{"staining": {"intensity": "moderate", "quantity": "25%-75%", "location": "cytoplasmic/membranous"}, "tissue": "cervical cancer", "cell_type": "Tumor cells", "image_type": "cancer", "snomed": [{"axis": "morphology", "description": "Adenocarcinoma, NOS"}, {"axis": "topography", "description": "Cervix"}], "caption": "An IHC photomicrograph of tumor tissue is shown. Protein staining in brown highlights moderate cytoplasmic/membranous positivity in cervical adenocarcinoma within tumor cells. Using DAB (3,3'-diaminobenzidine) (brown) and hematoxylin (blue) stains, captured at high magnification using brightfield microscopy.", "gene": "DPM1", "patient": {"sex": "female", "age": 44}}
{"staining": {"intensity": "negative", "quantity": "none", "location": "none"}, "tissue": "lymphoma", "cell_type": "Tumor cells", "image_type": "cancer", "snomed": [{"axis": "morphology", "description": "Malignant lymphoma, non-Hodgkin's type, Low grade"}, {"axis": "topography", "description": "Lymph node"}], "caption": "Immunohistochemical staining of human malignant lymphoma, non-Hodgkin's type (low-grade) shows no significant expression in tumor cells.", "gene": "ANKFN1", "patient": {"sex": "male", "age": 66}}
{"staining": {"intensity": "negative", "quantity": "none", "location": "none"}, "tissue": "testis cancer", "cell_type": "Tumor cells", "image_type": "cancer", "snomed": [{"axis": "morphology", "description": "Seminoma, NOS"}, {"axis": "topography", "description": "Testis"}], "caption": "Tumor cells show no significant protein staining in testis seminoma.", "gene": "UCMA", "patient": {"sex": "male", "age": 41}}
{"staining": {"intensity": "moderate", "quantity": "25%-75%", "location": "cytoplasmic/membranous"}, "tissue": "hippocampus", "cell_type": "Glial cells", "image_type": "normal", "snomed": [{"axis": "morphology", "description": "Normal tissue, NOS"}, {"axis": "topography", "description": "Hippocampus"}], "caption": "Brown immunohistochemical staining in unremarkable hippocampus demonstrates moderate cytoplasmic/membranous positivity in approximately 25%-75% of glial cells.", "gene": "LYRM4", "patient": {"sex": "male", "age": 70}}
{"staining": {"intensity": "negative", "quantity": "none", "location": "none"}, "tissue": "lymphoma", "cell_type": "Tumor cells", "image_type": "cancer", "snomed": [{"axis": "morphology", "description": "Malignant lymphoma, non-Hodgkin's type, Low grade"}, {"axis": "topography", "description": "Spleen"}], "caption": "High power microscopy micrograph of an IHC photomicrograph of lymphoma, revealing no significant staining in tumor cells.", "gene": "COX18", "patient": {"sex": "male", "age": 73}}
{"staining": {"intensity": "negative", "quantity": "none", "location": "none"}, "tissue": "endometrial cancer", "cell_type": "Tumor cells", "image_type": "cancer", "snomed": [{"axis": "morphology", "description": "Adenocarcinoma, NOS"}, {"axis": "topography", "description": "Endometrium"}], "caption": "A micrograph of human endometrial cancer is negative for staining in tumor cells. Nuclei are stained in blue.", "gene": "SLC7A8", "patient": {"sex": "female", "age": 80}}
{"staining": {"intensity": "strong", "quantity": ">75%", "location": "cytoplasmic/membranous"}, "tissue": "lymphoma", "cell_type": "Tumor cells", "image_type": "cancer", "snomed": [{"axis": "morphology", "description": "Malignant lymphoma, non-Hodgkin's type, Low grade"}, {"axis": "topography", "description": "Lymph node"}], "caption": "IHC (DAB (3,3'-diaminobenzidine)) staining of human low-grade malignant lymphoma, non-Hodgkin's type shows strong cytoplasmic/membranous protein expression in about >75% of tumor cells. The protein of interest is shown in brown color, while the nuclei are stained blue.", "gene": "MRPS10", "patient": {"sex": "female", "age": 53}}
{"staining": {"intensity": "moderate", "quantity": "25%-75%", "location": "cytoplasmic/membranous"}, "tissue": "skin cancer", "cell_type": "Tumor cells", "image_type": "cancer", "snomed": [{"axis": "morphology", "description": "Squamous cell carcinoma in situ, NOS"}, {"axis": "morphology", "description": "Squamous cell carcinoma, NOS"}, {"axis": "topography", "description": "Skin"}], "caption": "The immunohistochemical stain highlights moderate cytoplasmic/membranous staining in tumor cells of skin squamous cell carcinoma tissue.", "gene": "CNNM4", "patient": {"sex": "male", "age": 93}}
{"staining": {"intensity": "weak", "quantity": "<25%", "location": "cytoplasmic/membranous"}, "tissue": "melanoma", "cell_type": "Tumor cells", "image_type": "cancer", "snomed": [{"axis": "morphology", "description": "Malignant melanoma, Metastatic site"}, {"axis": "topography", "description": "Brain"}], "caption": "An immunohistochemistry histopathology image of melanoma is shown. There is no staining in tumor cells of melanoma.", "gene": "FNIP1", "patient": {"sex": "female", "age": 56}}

# # #

▸ **REQUIRED ACTION**
Output exactly the lines of the material above from the one containing "cells show no" up to and including the one containing "immunohistochemical staining in".

▸ **ANSWER SECTION**
{"staining": {"intensity": "negative", "quantity": "none", "location": "none"}, "tissue": "testis cancer", "cell_type": "Tumor cells", "image_type": "cancer", "snomed": [{"axis": "morphology", "description": "Seminoma, NOS"}, {"axis": "topography", "description": "Testis"}], "caption": "Tumor cells show no significant protein staining in testis seminoma.", "gene": "UCMA", "patient": {"sex": "male", "age": 41}}
{"staining": {"intensity": "moderate", "quantity": "25%-75%", "location": "cytoplasmic/membranous"}, "tissue": "hippocampus", "cell_type": "Glial cells", "image_type": "normal", "snomed": [{"axis": "morphology", "description": "Normal tissue, NOS"}, {"axis": "topography", "description": "Hippocampus"}], "caption": "Brown immunohistochemical staining in unremarkable hippocampus demonstrates moderate cytoplasmic/membranous positivity in approximately 25%-75% of glial cells.", "gene": "LYRM4", "patient": {"sex": "male", "age": 70}}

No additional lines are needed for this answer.